**Provided records**
╭──
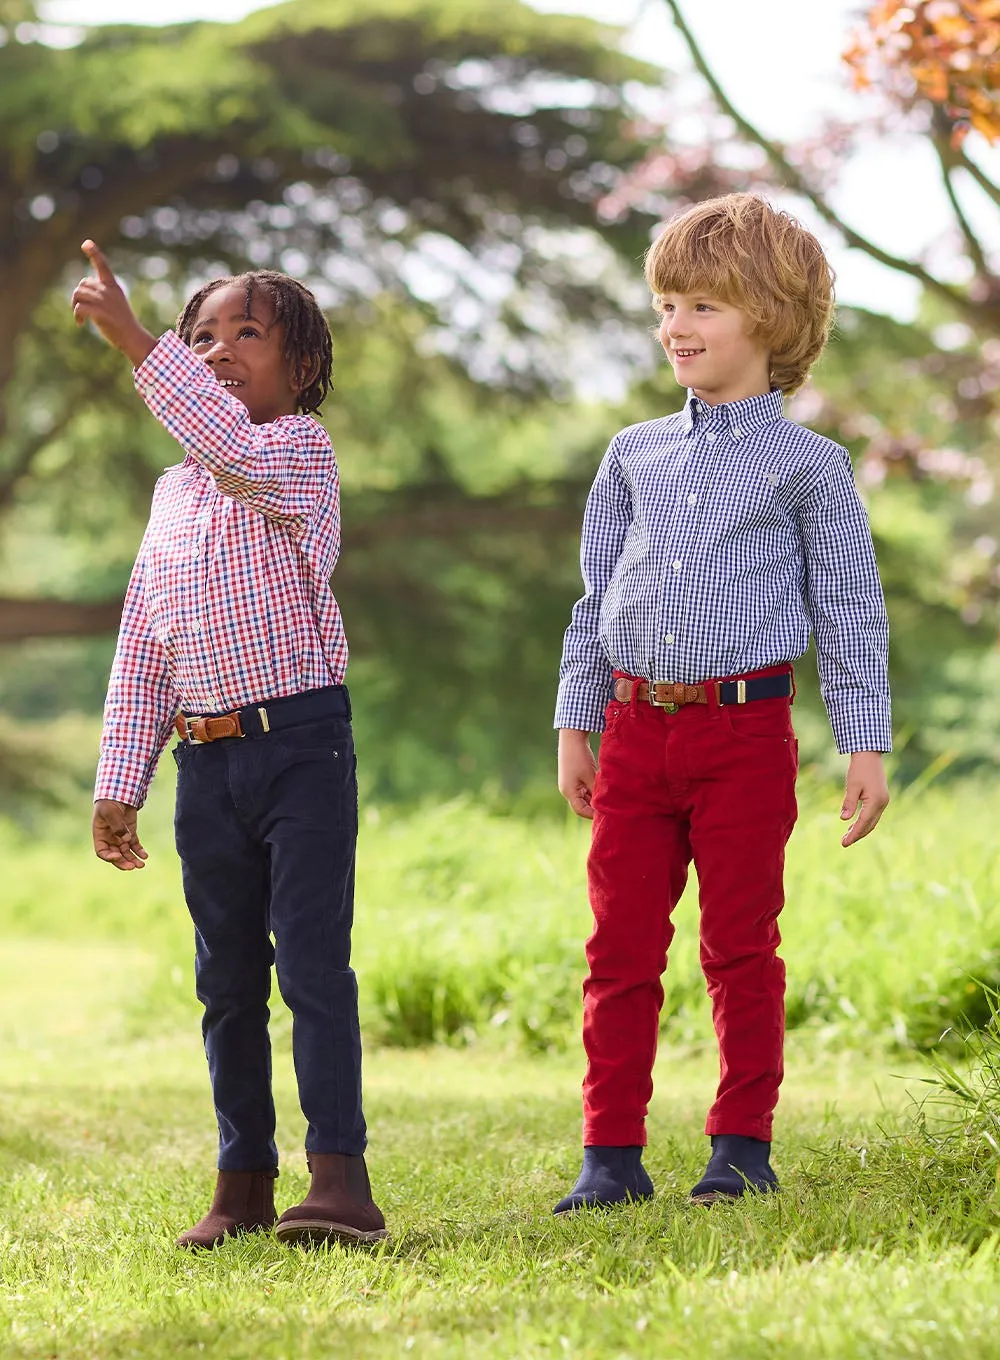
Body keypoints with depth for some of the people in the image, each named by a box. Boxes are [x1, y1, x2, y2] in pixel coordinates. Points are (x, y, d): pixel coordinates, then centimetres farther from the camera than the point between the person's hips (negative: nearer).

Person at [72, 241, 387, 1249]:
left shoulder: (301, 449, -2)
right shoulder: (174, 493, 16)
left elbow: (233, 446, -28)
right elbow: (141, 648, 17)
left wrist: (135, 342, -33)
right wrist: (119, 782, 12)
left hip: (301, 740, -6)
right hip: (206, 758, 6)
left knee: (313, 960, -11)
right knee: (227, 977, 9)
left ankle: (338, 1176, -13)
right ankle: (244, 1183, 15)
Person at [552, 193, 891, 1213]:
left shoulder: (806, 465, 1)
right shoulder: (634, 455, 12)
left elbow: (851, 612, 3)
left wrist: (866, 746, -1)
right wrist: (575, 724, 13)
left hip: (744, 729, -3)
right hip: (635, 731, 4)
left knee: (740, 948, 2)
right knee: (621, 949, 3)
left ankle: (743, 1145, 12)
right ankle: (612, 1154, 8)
╰──
╭──
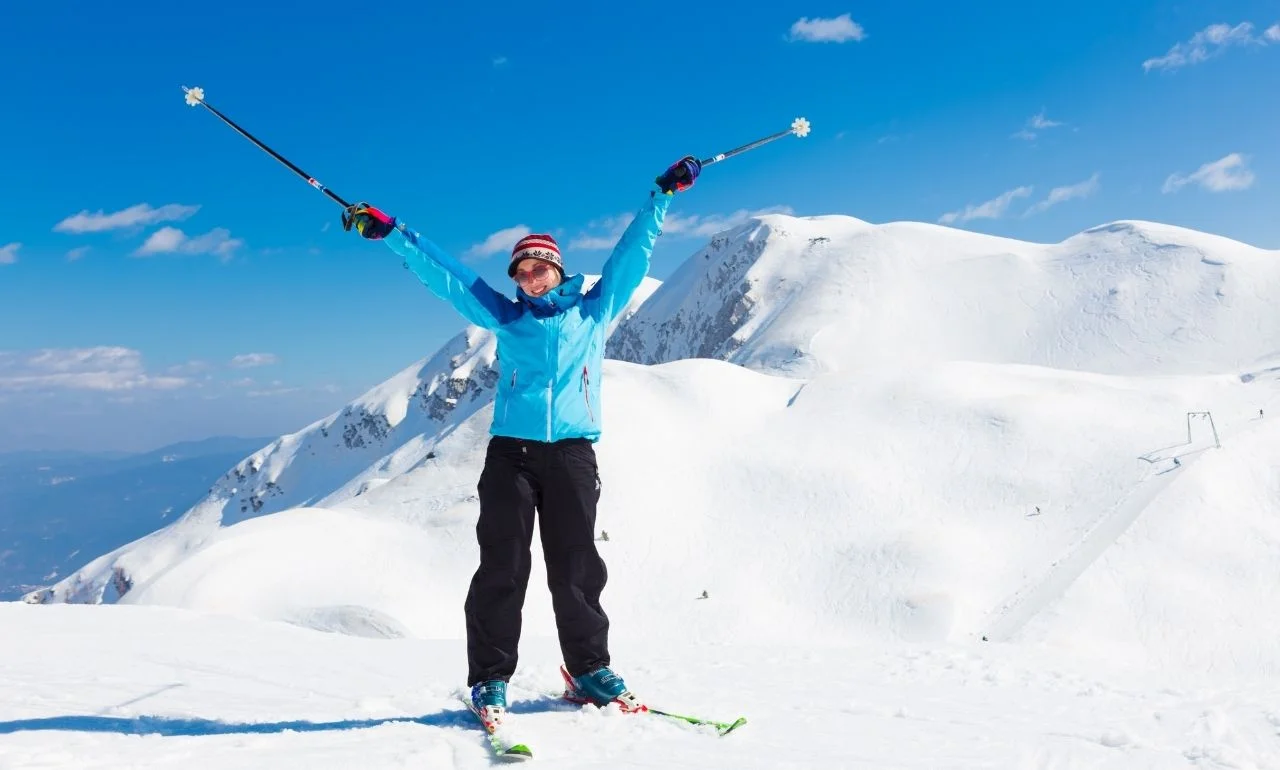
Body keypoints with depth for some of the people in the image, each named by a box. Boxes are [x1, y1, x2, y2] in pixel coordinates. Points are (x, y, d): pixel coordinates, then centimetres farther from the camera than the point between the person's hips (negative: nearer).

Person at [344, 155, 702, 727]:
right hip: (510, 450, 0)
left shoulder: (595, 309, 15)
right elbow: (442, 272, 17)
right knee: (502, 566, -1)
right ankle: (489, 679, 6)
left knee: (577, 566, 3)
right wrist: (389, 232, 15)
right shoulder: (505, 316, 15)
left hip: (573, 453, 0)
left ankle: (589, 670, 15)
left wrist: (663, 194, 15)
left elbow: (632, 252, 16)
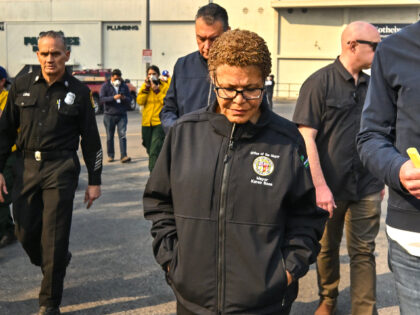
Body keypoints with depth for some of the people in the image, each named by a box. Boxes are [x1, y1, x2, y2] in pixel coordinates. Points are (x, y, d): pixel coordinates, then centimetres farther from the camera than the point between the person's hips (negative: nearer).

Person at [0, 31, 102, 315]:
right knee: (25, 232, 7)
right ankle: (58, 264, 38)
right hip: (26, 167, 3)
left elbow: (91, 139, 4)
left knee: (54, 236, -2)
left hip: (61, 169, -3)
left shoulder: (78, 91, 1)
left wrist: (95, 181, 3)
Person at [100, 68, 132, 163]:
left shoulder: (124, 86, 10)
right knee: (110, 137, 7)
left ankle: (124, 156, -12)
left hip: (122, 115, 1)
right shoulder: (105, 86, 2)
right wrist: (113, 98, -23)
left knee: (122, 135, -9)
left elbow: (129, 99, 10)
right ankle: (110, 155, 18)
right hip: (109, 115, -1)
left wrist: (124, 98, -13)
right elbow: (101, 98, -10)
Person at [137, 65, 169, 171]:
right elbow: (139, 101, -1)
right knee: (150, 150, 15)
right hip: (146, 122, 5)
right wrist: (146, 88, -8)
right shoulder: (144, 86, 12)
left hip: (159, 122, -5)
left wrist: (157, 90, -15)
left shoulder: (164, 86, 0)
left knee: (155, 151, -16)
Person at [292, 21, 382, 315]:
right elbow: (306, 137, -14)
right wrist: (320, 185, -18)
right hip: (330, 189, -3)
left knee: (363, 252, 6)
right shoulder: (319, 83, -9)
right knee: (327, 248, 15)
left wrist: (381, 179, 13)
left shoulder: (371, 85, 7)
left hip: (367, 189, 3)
╰──
**Instructions to follow**
Please reproduce the lines of the entries that begin with the line containing "right wrist: (575, 724, 13)" and end with the line containing "left ankle: (743, 1145, 12)", including both of those lines.

**Response to this task**
right wrist: (575, 724, 13)
left hip: (744, 729, -3)
right hip: (635, 731, 4)
left knee: (740, 948, 2)
right knee: (621, 949, 3)
left ankle: (743, 1145, 12)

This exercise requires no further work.